→ **SOURCE DOCUMENT**:

┌──

It’s 8 a.m. My son has the flu and has just thrown up on his dad as he heads out the door for work. I’m two weeks behind on a deadline, chasing invoices that need to be paid before the year wraps, and mentally sorting through an impossible list. I need to send new pitches, finally face the project I’ve been procrastinating on, follow up on unpaid work, pick up groceries and medication, prepare lines for my next TV segment… or completely disconnect, crawl back into bed, and cuddle my sick child while binge-watching a series.
Mornings like this can feel isolating, especially when I scroll through Instagram and see “rock-star” moms launching businesses, collecting accolades, and landing on lists like Forbes 40 Under 40. That feeling began to shift when I started connecting with other mothers more intentionally. I found a community of women with similar ambitions who, like me, are trying to define what balance really means while building businesses and raising families. Those conversations became a community and reminded me that I’m part of a growing wave of women redefining success, structure, and self-expression through entrepreneurship. I spoke with eight women who are building companies and raising families on their own terms—not perfectly but powerfully.

└──

→ **WORK INSTRUCTIONS**: Write out the passage on motherhood and entrepreneurship word for word, starting at "Mornings like this" and ending at "perfectly but powerfully.".

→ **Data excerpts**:
┌──

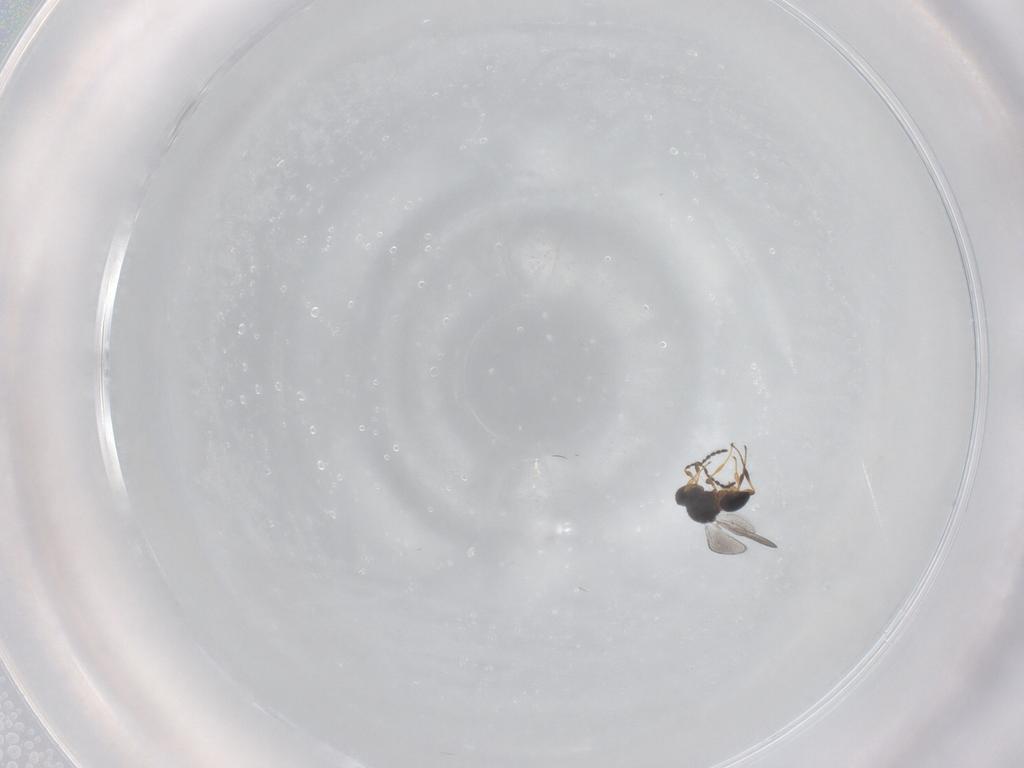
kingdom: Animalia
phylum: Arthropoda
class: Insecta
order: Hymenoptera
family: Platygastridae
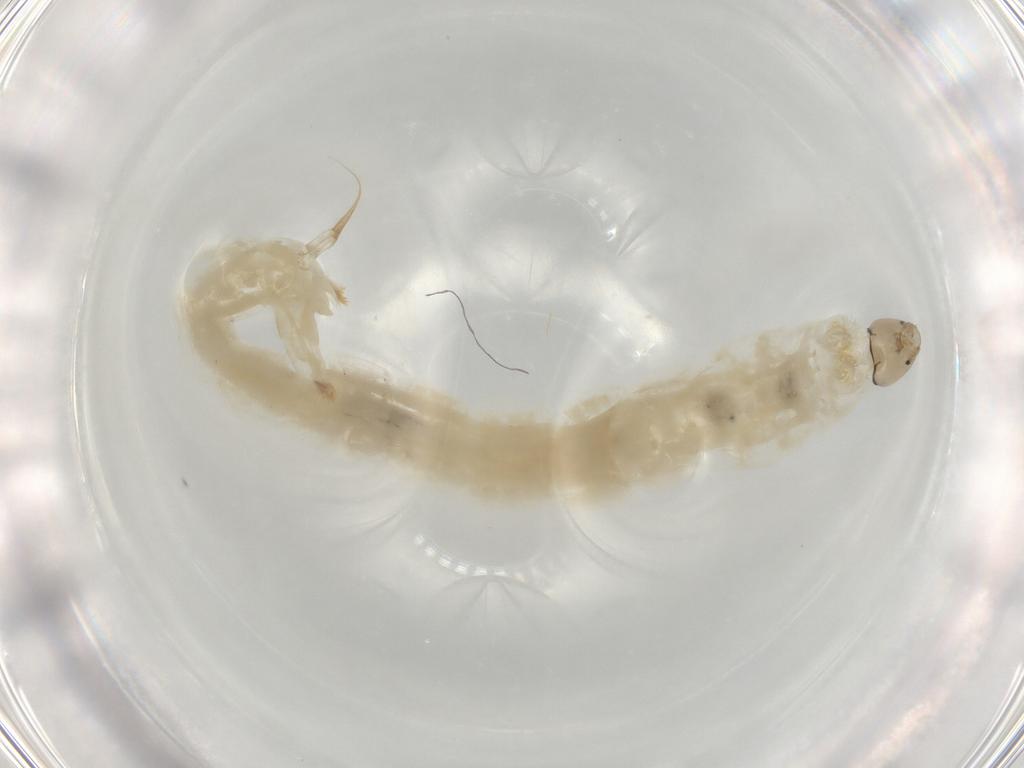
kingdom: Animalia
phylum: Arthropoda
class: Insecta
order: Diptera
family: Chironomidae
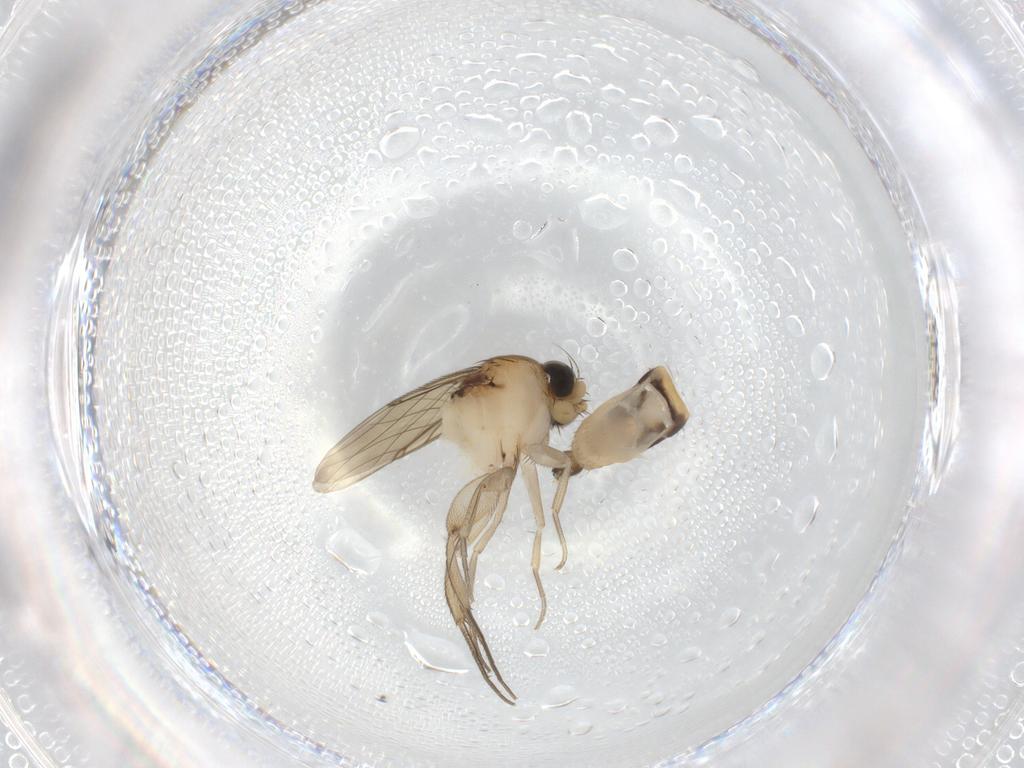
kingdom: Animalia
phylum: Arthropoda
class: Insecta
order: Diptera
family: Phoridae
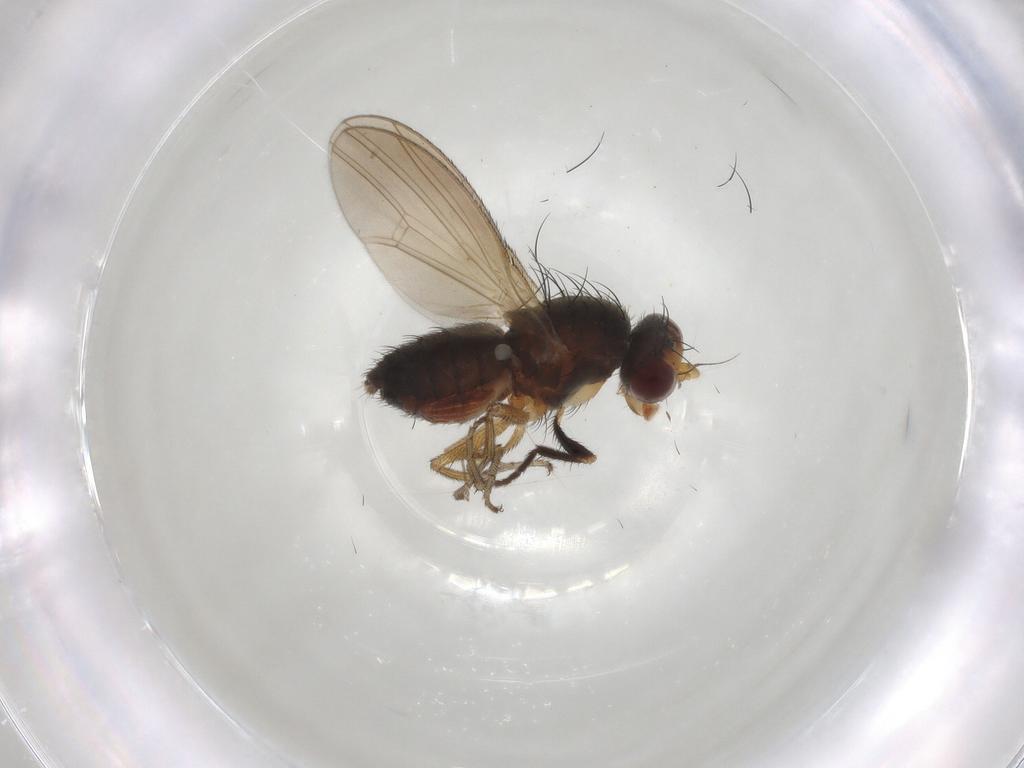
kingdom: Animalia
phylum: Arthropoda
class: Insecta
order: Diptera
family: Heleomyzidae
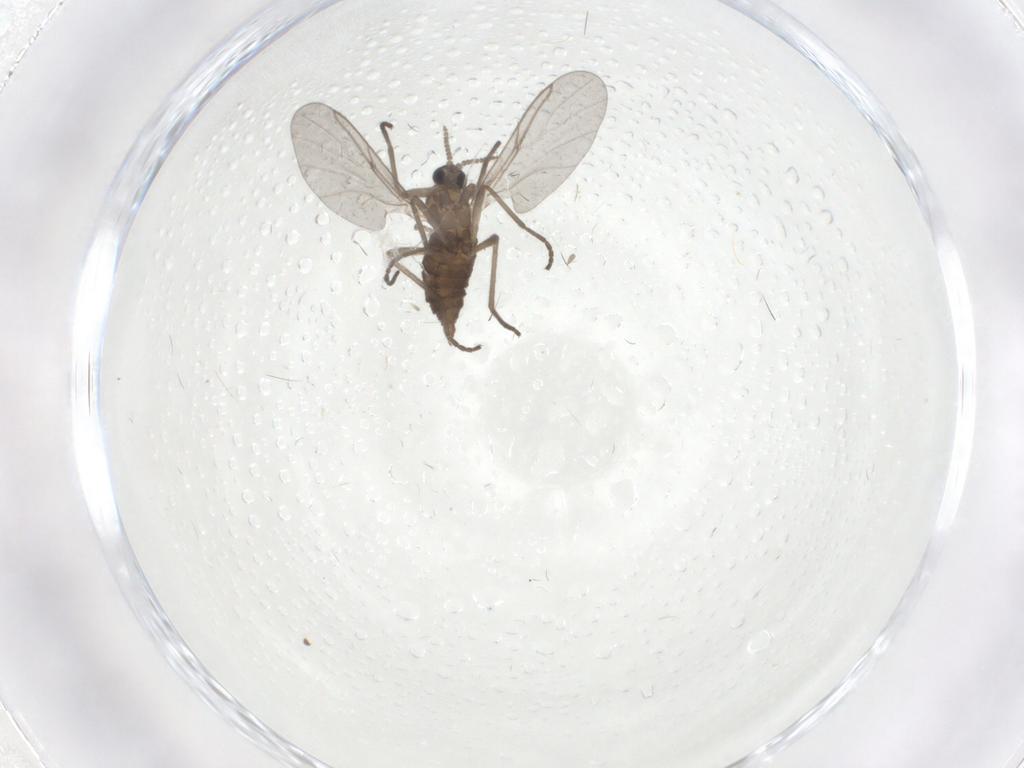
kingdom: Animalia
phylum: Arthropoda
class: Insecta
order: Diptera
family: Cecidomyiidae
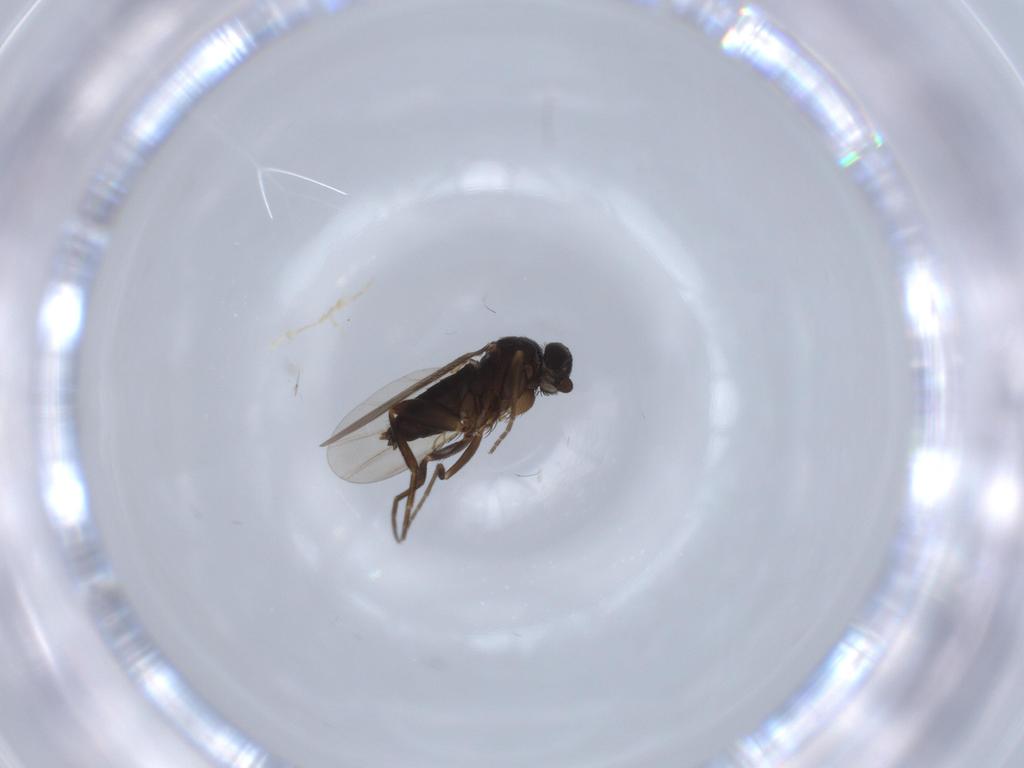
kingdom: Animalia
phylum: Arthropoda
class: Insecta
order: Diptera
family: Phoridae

└──

→ **SOLUTION FOR THIS EXERCISE**:
Mornings like this can feel isolating, especially when I scroll through Instagram and see “rock-star” moms launching businesses, collecting accolades, and landing on lists like Forbes 40 Under 40. That feeling began to shift when I started connecting with other mothers more intentionally. I found a community of women with similar ambitions who, like me, are trying to define what balance really means while building businesses and raising families. Those conversations became a community and reminded me that I’m part of a growing wave of women redefining success, structure, and self-expression through entrepreneurship. I spoke with eight women who are building companies and raising families on their own terms—not perfectly but powerfully.